Het plangebied

IRM werkt als programma vanuit systeemdenken en daarmee is het regionale systeem onlosmakelijk onderdeel van de riviersystemen Maas en Rijn. Het programma richt zich primair op het hoofdsysteem.

Het plangebied is desondanks scherper gedefinieerd. Het gaat over een specifiek deel van het hoofdwatersysteem: een deel van de Rijn en Maas. Dat wordt ook wel het plangebied genoemd. Het plangebied is het gebied waar de opgaven voor IRM liggen en waar, op basis van de gebiedsuitwerkingen, maatregelen genomen kunnen worden voor die opgaven. IRM richt zich op de riviersystemen Maas en Rijn en hun onderlinge samenhang. Zo vormen het Nederlandse deel van de volgende wateren het plangebied van IRM:

  • De Maas vanaf de grens tot Geertruidenberg, inclusief de afgedamde Maas.

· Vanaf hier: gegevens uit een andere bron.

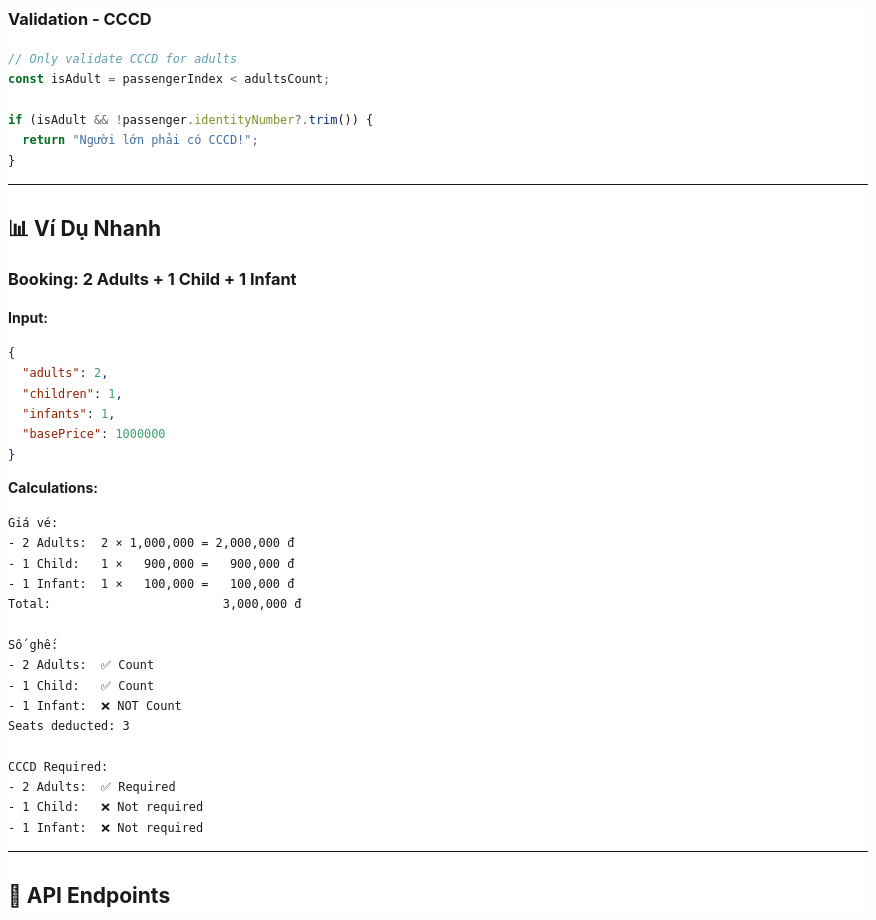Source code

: ### Validation - CCCD

```typescript
// Only validate CCCD for adults
const isAdult = passengerIndex < adultsCount;

if (isAdult && !passenger.identityNumber?.trim()) {
  return "Người lớn phải có CCCD!";
}
```

---

## 📊 Ví Dụ Nhanh

### Booking: 2 Adults + 1 Child + 1 Infant

**Input:**

```json
{
  "adults": 2,
  "children": 1,
  "infants": 1,
  "basePrice": 1000000
}
```

**Calculations:**

```
Giá vé:
- 2 Adults:  2 × 1,000,000 = 2,000,000 đ
- 1 Child:   1 ×   900,000 =   900,000 đ
- 1 Infant:  1 ×   100,000 =   100,000 đ
Total:                        3,000,000 đ

Số ghế:
- 2 Adults:  ✅ Count
- 1 Child:   ✅ Count
- 1 Infant:  ❌ NOT Count
Seats deducted: 3

CCCD Required:
- 2 Adults:  ✅ Required
- 1 Child:   ❌ Not required
- 1 Infant:  ❌ Not required
```

---

## 🔧 API Endpoints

  • De Boven-Rijn, Waal en Boven-Merwede vanaf de Nederlandse grens tot aan de splitsing van de Beneden-Merwede en Nieuwe Merwede bij Boven Hardinxveld-Werkendam.

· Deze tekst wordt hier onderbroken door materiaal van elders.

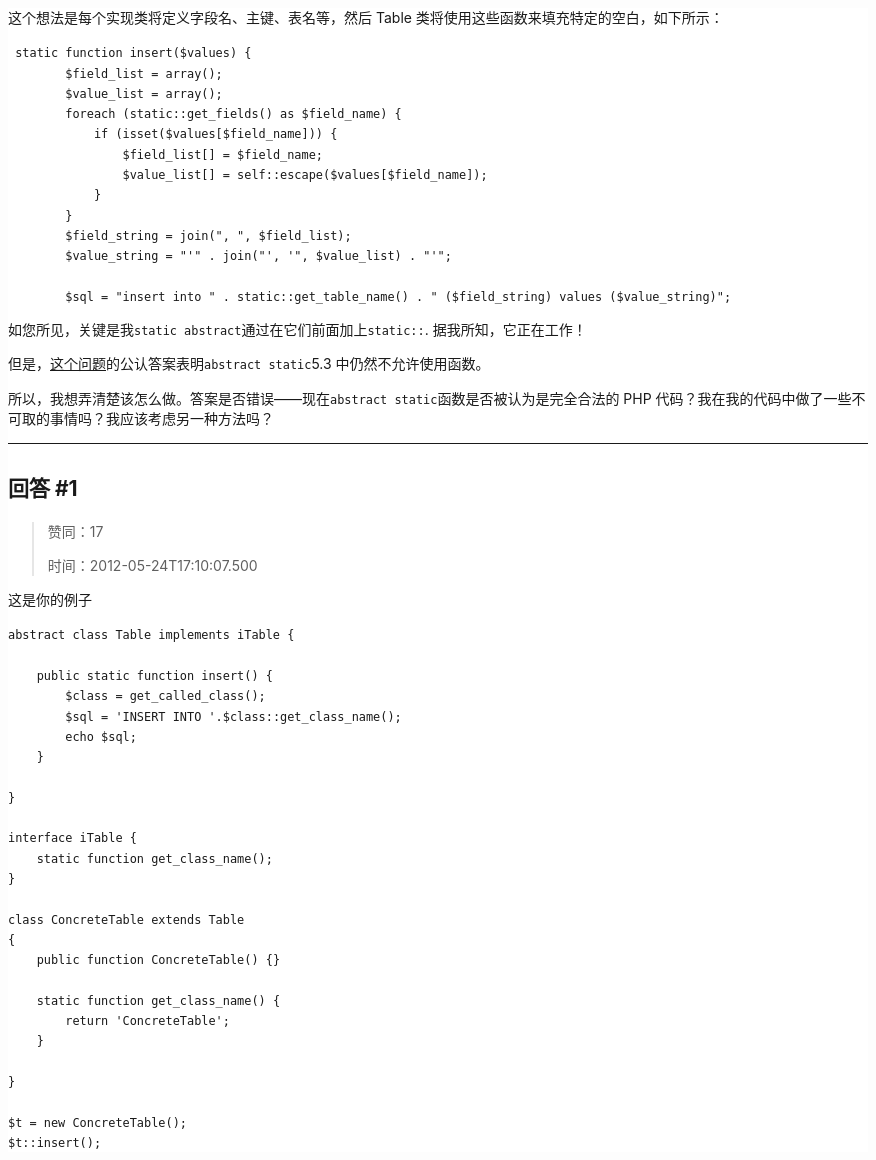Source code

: 这个想法是每个实现类将定义字段名、主键、表名等，然后 Table 类将使用这些函数来填充特定的空白，如下所示：

```
 static function insert($values) {
        $field_list = array();
        $value_list = array();
        foreach (static::get_fields() as $field_name) {
            if (isset($values[$field_name])) {
                $field_list[] = $field_name;
                $value_list[] = self::escape($values[$field_name]);
            }
        }
        $field_string = join(", ", $field_list);
        $value_string = "'" . join("', '", $value_list) . "'";

        $sql = "insert into " . static::get_table_name() . " ($field_string) values ($value_string)"; 
```

如您所见，关键是我`static abstract`通过在它们前面加上`static::`. 据我所知，它正在工作！

但是，[这个问题](https://stackoverflow.com/questions/999066/why-does-php-5-2-disallow-abstract-static-class-methods)的公认答案表明`abstract static`5.3 中仍然不允许使用函数。

所以，我想弄清楚该怎么做。答案是否错误——现在`abstract static`函数是否被认为是完全合法的 PHP 代码？我在我的代码中做了一些不可取的事情吗？我应该考虑另一种方法吗？

* * *

## 回答 #1

> 赞同：17
> 
> 时间：2012-05-24T17:10:07.500

这是你的例子

```
abstract class Table implements iTable {

    public static function insert() {
        $class = get_called_class();
        $sql = 'INSERT INTO '.$class::get_class_name();
        echo $sql;
    }    

}

interface iTable {
    static function get_class_name();
}    

class ConcreteTable extends Table
{
    public function ConcreteTable() {}

    static function get_class_name() {
        return 'ConcreteTable';
    }

}

$t = new ConcreteTable();
$t::insert(); 
```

  • Het Bijlandsch en Pannerdensch Kanaal, de Nederrijn en Lek tot Schoonhoven.

  • De IJssel en het Reevediep tot het Ketelmeer en Vossemeer.

  • De Overijsselse Vecht vanaf Varsen tot het Zwarte Water.

  • Het Zwarte Water vanaf de Keersluis Zwolle tot het Zwarte Meer.

Het programma richt zich dus primair op het hoofdsysteem, waarbij de invloed van het hoofdsysteem op het regionale systeem en andersom expliciet onderdeel zijn van de effectbeoordeling en daarmee van de gemaakte keuzes. Bij de uitwerking van het uitvoeringsprogramma’s is de opdracht om vanuit het riviersysteem (Maas en/of Rijn) te ontwerpen en het regionale watersysteem en de kanalen in de afweging en effectbeoordeling te betrekken.

Met de geografische begrenzing in de breedte van het riviersysteem wordt pragmatisch omgegaan. In ieder geval bevat dit het zomerbed en het stroomvoerend en bergend winterbed en de (binnendijkse) Reserveringsgebieden Besluit Kwaliteit Leefomgeving (voorheen genaamd Barro-reserveringen).

Het beïnvloedingsgebied van IRM strekt zich verder uit dan het rivierengebied zelf en beslaat naast het regionale watersysteem en de kanalen ook het IJsselmeer (inclusief noordelijke provincies die van de zoetwatervoorraad afhankelijk zijn) en de Hoge Zandgronden (via het grondwater).